I need to "out" someone who most likely has NPD. (I've been browsing this forum as well as doing general reading, and every odd or hurtful thing he's done lately has its analog here.) This would be a limited communication to the board, paying members and volunteers of a local nonprofit corporation.
I understand that this can be risky in terms of retaliation, but there's already been some back-and-forth sparring, so I think I have the measure of this man. I don't think violence, smearing, financial or career sabotage are likely. (We have both threatened to go legal, but his threat was purely ego-driven and would have been a disaster for him had he gone ahead.) So please don't warn me off -- this needs to happen, to help prevent others from being similarly abused.
I am asking for a good way to describe this man's abusive behavior while avoiding the use of specific or general diagnostic terminology; I'm hoping to further protect myself against a lawsuit for defamation. I am not looking for legal advice; I've spent a lot of time in the law library and online, so I have a good idea of what, where and how I can discuss this without it being actionable in court.

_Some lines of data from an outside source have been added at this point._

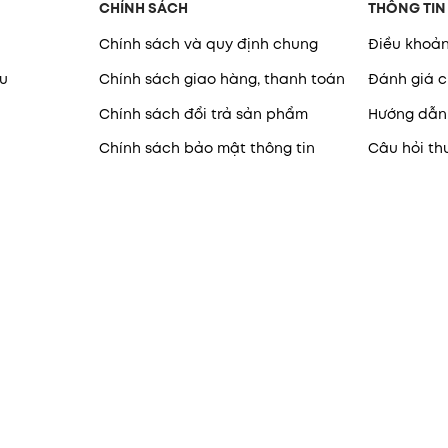
CHÍNH SÁCH
THÔNG TIN
Chính sách và quy định chung
Điều khoản
u
Chính sách giao hàng, thanh toán
Đánh giá c
Chính sách đổi trả sản phẩm
Hướng dẫn
Chính sách bảo mật thông tin
Câu hỏi t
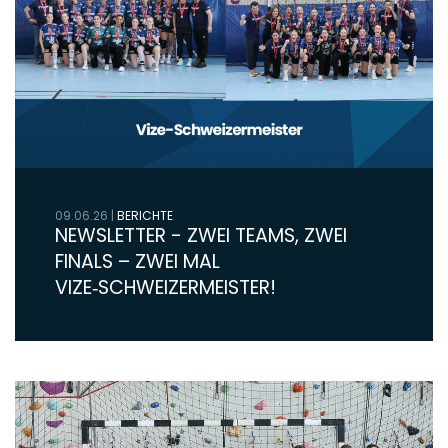
09.06.26
|
BERICHTE
NEWSLETTER - ZWEI TEAMS, ZWEI
FINALS – ZWEI MAL
VIZE‑SCHWEIZERMEISTER!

But I'm a bit stuck on how to describe his NPD. I want to avoid the direct use of that term, obviously. I can't use "malignant narcissist" -- he's not that bad, and that looks like a term that's used for diagnosis. I thought of using "pathological narcissist," but that may also be used in diagnosis.
Currently I favor the term "abusive narcissist," which is certainly truthful based on his conduct, but doesn't seem to be something a doctor would pronounce as a formal diagnosis.
So my question is, would "abusive narcissist" be a good way to describe someone who IS an abusive narcissist, while still being a layman's opinion and not anything close to a doctor's diagnosis?